Rival rating agency Moody’s Investors Service responded about the impact of the move on insurers, concurring about the level the market had expected.
“This falls short of motor insurers’ expectations of a rate between 0%-1% and is credit negative,” said Helena Kingsley-Tomkins, an analyst at Moody’s.
“The less-than-expected increase will pressure earnings unless the sector can increase prices sufficiently to offset the future claims impact. The impact will vary by insurers, but those currently using discount rates above -0.25%, including Direct Line and Admiral, will face a one-off hit to earnings as they re-estimate up prior year claims reserves,” added Kingsley-Tomkins.
Legal firms’ views
Insurance claims-focused law firm Clyde & Co described the result as disappointing.
“This news has wiped the smile off the face of the many insurance actuaries still celebrating England’s cricket win yesterday. Minus 0.25% is a poor result,” said Kate Duffy, partner with global law firm Clyde & Co.
“Yes, it’s better than the proposed -0.75%, but it remains woefully inadequate. From the industry’s perspective, it tips the odds too much in favour of claimants at the expense of insurance-buying motorists and businesses, who will inevitably have to dig deeper for insurance costs,” Duffy warned.
Rival legal firm DWF shared the sense of disappointment.
“The decision will be seen as hugely disappointing by insurers,” said Charles Ashmore, head of catastrophic injury at DWF.

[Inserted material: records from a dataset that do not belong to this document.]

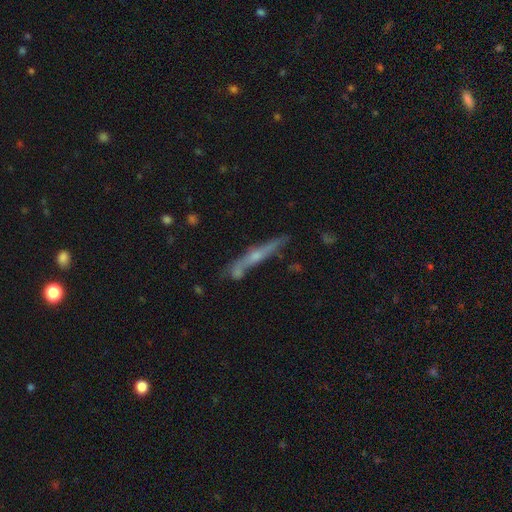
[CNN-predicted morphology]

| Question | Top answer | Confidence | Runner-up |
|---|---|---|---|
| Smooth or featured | featured or disk | 65% | smooth (27%) |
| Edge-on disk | yes | 90% | no (10%) |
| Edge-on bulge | rounded | 66% | none (28%) |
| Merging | none | 68% | minor disturbance (17%) |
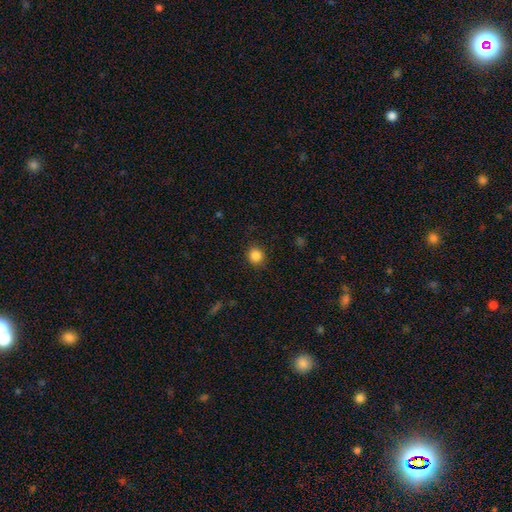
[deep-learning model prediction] smooth_or_featured: smooth (p=0.86) [alt: star or artifact p=0.11]
how_rounded: round (p=0.89) [alt: in between p=0.10]
merging: none (p=0.89) [alt: minor disturbance p=0.07]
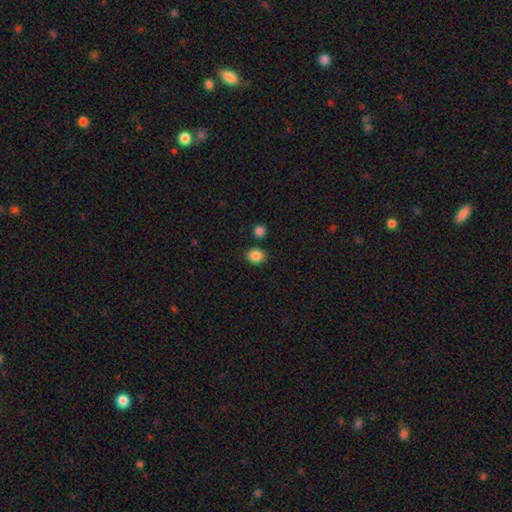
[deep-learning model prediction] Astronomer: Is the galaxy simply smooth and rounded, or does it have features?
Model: smooth — 86%.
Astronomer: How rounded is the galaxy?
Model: round — 72%.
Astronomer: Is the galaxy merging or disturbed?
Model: none — 83%.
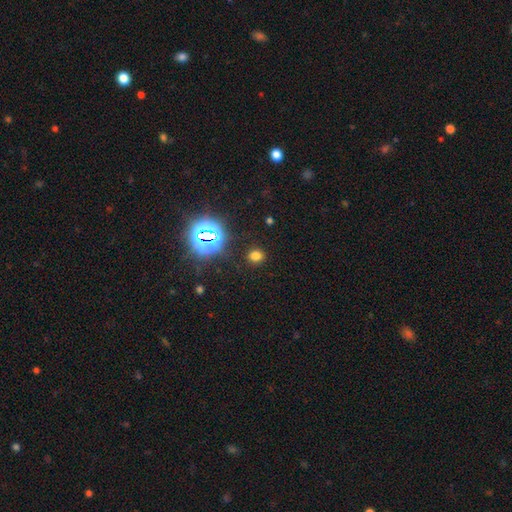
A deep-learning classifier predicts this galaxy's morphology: smooth 69%, star or artifact 25%, featured or disk 6%. Down the decision tree: how rounded — round (81%); merging — none (88%).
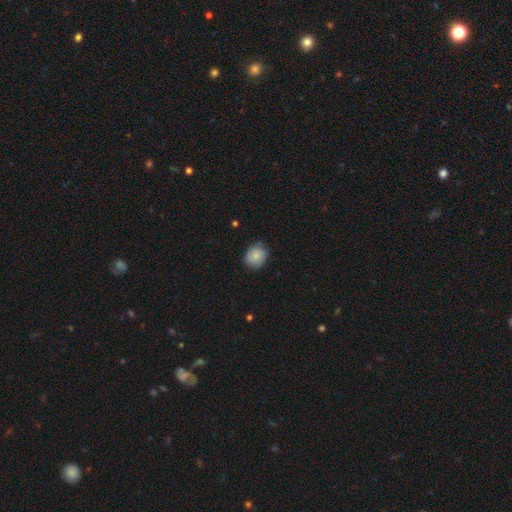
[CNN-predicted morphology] This appears to be a smooth galaxy with no disk features (83%) that is round (72%). Merging: none (76%).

He suggested the result was not a surprise, referring to Scotland’s Damages Act for investment returns and periodical payments, enacted in April this year.
“Whilst it may not be a complete surprise in light of developments in Scotland during the passage of the Damages Act 2019 where the predicted rate has been in the region of minus 0.25%, it will be considered to be at the very lowest end of expectations and at a level which many believe will still result in overcompensation to claimants,” said Ashmore.
He also raised the prospect of a dual rate in future.
“A dual rate was apparently considered but ruled out at this stage due to insufficient evidence, though it has not been ruled out in future and there will be further consultation,” Ashmore said.
“The indications are that the next review will take place ‘within 5 years’ so for the immediately foreseeable future all parties have certainty, even if they do not currently have the multipliers available – new versions of the Ogden tables will no doubt be available shortly,” he added.